Task: Pictures stay out, but every line of the data is copied exactly.

Dataset entries:
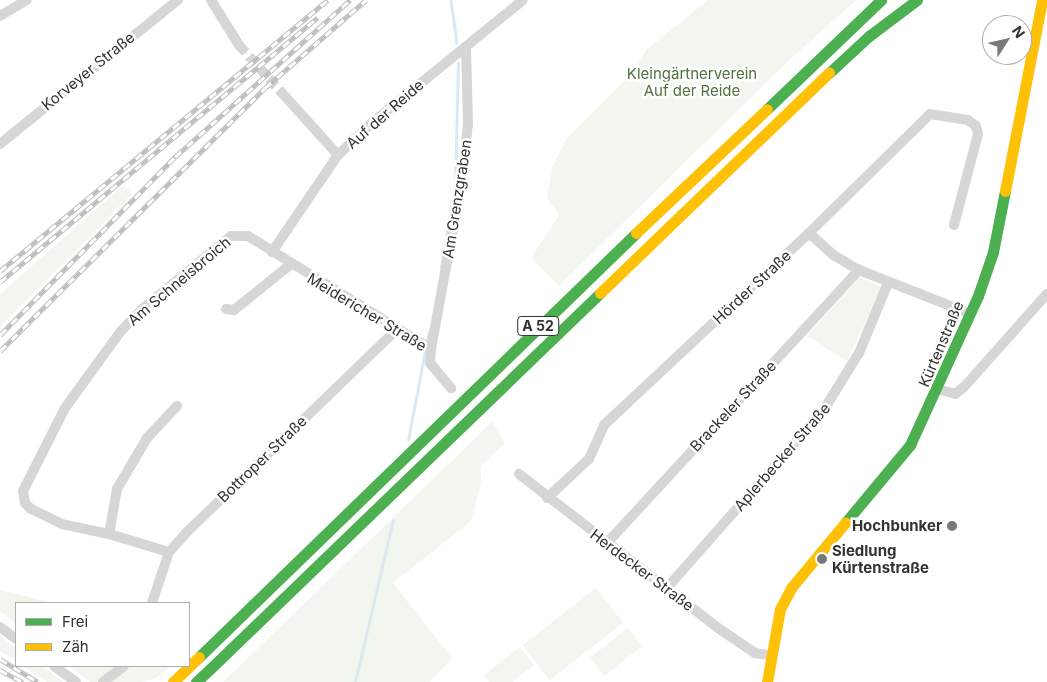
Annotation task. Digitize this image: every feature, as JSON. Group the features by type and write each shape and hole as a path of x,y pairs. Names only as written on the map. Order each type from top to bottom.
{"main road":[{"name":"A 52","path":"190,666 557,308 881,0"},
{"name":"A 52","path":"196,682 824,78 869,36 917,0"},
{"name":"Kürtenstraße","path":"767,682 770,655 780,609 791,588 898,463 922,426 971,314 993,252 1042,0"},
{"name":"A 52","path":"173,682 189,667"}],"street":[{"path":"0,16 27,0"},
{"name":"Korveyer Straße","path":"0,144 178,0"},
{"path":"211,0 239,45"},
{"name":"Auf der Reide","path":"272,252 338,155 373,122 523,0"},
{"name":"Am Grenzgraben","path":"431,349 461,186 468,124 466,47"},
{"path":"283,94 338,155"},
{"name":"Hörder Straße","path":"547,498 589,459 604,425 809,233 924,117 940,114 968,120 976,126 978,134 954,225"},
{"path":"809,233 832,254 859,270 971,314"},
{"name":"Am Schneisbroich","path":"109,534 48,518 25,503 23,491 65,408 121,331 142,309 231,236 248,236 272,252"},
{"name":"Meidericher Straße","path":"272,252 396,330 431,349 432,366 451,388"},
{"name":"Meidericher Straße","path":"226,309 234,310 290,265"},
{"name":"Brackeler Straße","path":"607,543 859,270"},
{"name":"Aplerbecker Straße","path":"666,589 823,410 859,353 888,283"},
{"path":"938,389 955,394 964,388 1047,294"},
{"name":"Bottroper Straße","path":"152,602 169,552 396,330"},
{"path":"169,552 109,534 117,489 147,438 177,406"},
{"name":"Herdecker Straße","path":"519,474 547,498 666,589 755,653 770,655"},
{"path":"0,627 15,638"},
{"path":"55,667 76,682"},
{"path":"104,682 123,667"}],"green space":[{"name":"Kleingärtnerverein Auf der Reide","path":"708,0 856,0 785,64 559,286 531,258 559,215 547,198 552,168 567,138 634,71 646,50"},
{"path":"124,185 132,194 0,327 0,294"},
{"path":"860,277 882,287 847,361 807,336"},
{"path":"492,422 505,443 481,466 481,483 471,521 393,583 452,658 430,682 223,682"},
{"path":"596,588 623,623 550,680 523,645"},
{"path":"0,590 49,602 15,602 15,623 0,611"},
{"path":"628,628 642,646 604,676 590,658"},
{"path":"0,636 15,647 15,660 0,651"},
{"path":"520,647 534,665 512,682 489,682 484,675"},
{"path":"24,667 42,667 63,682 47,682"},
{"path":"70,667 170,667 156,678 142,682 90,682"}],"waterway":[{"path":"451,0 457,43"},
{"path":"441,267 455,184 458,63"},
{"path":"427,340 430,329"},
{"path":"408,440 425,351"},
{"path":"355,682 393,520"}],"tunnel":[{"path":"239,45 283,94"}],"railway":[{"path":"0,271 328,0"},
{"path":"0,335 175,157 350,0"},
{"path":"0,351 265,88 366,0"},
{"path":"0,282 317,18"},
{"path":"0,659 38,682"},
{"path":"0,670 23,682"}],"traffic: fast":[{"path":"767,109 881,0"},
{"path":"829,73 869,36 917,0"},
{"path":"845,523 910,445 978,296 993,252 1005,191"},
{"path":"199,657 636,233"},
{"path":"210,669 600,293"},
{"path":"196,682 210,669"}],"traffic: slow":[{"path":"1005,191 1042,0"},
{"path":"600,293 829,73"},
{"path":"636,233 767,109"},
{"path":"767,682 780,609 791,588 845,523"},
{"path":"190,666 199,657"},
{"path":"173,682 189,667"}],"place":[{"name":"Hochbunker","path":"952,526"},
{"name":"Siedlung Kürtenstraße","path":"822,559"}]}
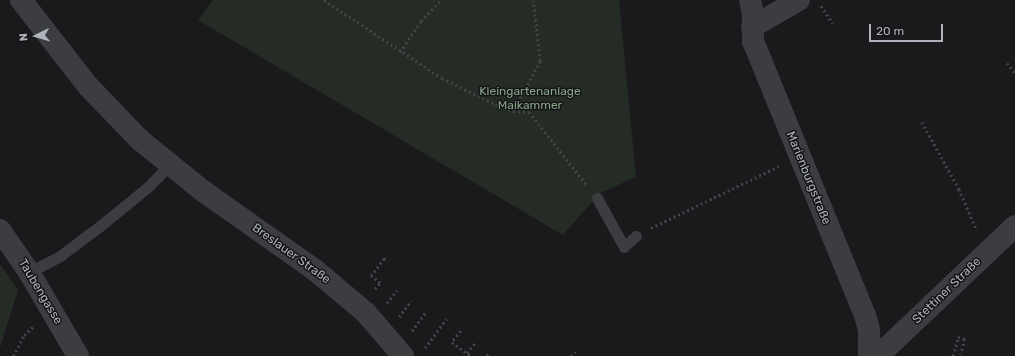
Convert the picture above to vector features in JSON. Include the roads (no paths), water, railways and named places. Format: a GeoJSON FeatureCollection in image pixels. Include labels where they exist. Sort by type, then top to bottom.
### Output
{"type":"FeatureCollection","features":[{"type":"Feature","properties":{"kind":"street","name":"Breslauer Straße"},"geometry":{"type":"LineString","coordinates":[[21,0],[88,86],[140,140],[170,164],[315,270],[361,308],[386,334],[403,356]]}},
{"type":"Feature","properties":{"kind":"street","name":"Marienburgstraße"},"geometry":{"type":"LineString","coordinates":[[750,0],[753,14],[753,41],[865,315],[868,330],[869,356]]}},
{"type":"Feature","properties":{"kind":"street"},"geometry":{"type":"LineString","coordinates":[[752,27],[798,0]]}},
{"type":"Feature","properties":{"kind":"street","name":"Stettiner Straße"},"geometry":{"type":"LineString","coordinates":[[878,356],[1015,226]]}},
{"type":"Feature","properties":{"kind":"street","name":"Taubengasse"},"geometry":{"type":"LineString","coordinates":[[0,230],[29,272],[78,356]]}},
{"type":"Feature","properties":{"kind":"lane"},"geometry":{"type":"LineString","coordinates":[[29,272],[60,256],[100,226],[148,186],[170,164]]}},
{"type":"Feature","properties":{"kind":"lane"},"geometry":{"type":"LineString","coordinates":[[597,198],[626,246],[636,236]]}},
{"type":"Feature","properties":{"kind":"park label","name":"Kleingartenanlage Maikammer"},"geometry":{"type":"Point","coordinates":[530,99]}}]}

Problem solution:
Annotation task. Digitize this image: every feature, as JSON. Group the features by type and write each shape and hole as a path of x,y pairs. Names only as written on the map. Order each type from top to bottom.
{"main road":[{"name":"A 52","path":"190,666 557,308 881,0"},
{"name":"A 52","path":"196,682 824,78 869,36 917,0"},
{"name":"Kürtenstraße","path":"767,682 770,655 780,609 791,588 898,463 922,426 971,314 993,252 1042,0"},
{"name":"A 52","path":"173,682 189,667"}],"street":[{"path":"0,16 27,0"},
{"name":"Korveyer Straße","path":"0,144 178,0"},
{"path":"211,0 239,45"},
{"name":"Auf der Reide","path":"272,252 338,155 373,122 523,0"},
{"name":"Am Grenzgraben","path":"431,349 461,186 468,124 466,47"},
{"path":"283,94 338,155"},
{"name":"Hörder Straße","path":"547,498 589,459 604,425 809,233 924,117 940,114 968,120 976,126 978,134 954,225"},
{"path":"809,233 832,254 859,270 971,314"},
{"name":"Am Schneisbroich","path":"109,534 48,518 25,503 23,491 65,408 121,331 142,309 231,236 248,236 272,252"},
{"name":"Meidericher Straße","path":"272,252 396,330 431,349 432,366 451,388"},
{"name":"Meidericher Straße","path":"226,309 234,310 290,265"},
{"name":"Brackeler Straße","path":"607,543 859,270"},
{"name":"Aplerbecker Straße","path":"666,589 823,410 859,353 888,283"},
{"path":"938,389 955,394 964,388 1047,294"},
{"name":"Bottroper Straße","path":"152,602 169,552 396,330"},
{"path":"169,552 109,534 117,489 147,438 177,406"},
{"name":"Herdecker Straße","path":"519,474 547,498 666,589 755,653 770,655"},
{"path":"0,627 15,638"},
{"path":"55,667 76,682"},
{"path":"104,682 123,667"}],"green space":[{"name":"Kleingärtnerverein Auf der Reide","path":"708,0 856,0 785,64 559,286 531,258 559,215 547,198 552,168 567,138 634,71 646,50"},
{"path":"124,185 132,194 0,327 0,294"},
{"path":"860,277 882,287 847,361 807,336"},
{"path":"492,422 505,443 481,466 481,483 471,521 393,583 452,658 430,682 223,682"},
{"path":"596,588 623,623 550,680 523,645"},
{"path":"0,590 49,602 15,602 15,623 0,611"},
{"path":"628,628 642,646 604,676 590,658"},
{"path":"0,636 15,647 15,660 0,651"},
{"path":"520,647 534,665 512,682 489,682 484,675"},
{"path":"24,667 42,667 63,682 47,682"},
{"path":"70,667 170,667 156,678 142,682 90,682"}],"waterway":[{"path":"451,0 457,43"},
{"path":"441,267 455,184 458,63"},
{"path":"427,340 430,329"},
{"path":"408,440 425,351"},
{"path":"355,682 393,520"}],"tunnel":[{"path":"239,45 283,94"}],"railway":[{"path":"0,271 328,0"},
{"path":"0,335 175,157 350,0"},
{"path":"0,351 265,88 366,0"},
{"path":"0,282 317,18"},
{"path":"0,659 38,682"},
{"path":"0,670 23,682"}],"traffic: fast":[{"path":"767,109 881,0"},
{"path":"829,73 869,36 917,0"},
{"path":"845,523 910,445 978,296 993,252 1005,191"},
{"path":"199,657 636,233"},
{"path":"210,669 600,293"},
{"path":"196,682 210,669"}],"traffic: slow":[{"path":"1005,191 1042,0"},
{"path":"600,293 829,73"},
{"path":"636,233 767,109"},
{"path":"767,682 780,609 791,588 845,523"},
{"path":"190,666 199,657"},
{"path":"173,682 189,667"}],"place":[{"name":"Hochbunker","path":"952,526"},
{"name":"Siedlung Kürtenstraße","path":"822,559"}]}
Convert the picture above to vector features in JSON. Include the roads (no paths), water, railways and named places. Format: a GeoJSON FeatureCollection in image pixels. Include labels where they exist. Sort by type, then top to bottom.
### Output
{"type":"FeatureCollection","features":[{"type":"Feature","properties":{"kind":"street","name":"Breslauer Straße"},"geometry":{"type":"LineString","coordinates":[[21,0],[88,86],[140,140],[170,164],[315,270],[361,308],[386,334],[403,356]]}},
{"type":"Feature","properties":{"kind":"street","name":"Marienburgstraße"},"geometry":{"type":"LineString","coordinates":[[750,0],[753,14],[753,41],[865,315],[868,330],[869,356]]}},
{"type":"Feature","properties":{"kind":"street"},"geometry":{"type":"LineString","coordinates":[[752,27],[798,0]]}},
{"type":"Feature","properties":{"kind":"street","name":"Stettiner Straße"},"geometry":{"type":"LineString","coordinates":[[878,356],[1015,226]]}},
{"type":"Feature","properties":{"kind":"street","name":"Taubengasse"},"geometry":{"type":"LineString","coordinates":[[0,230],[29,272],[78,356]]}},
{"type":"Feature","properties":{"kind":"lane"},"geometry":{"type":"LineString","coordinates":[[29,272],[60,256],[100,226],[148,186],[170,164]]}},
{"type":"Feature","properties":{"kind":"lane"},"geometry":{"type":"LineString","coordinates":[[597,198],[626,246],[636,236]]}},
{"type":"Feature","properties":{"kind":"park label","name":"Kleingartenanlage Maikammer"},"geometry":{"type":"Point","coordinates":[530,99]}}]}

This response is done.